_TO DO_:
Count the lines in the items below that contain the string "master", matching case exactly, and reply with only that number.

_MATERIAL FOR THIS TASK_:
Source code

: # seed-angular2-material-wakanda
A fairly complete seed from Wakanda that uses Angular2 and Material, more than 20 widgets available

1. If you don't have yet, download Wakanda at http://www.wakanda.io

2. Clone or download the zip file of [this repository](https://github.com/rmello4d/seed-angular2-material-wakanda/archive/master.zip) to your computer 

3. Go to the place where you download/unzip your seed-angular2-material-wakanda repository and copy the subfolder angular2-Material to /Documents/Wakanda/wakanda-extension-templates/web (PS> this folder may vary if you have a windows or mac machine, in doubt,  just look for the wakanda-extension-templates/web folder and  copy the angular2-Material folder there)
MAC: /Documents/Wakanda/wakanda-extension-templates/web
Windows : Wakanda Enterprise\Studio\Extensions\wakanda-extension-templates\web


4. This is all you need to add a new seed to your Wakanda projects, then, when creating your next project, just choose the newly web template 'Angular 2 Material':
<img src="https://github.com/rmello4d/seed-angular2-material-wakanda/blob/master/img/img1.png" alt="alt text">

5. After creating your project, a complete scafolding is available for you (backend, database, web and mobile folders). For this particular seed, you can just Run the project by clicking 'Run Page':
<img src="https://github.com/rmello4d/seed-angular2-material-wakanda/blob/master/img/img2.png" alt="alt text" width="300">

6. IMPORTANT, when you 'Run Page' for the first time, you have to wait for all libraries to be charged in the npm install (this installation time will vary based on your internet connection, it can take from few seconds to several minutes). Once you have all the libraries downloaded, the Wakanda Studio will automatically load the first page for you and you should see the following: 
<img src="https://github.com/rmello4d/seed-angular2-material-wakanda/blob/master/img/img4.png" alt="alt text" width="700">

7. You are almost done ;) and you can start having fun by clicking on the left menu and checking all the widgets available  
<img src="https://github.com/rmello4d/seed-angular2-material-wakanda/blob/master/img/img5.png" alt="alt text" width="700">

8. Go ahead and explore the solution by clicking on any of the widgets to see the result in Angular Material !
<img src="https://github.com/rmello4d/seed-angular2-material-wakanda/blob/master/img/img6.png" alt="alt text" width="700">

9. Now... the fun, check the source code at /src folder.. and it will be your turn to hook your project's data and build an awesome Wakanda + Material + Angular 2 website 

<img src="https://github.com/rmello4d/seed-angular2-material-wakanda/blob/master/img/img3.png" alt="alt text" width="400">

_SOLUTION BELOW_:
7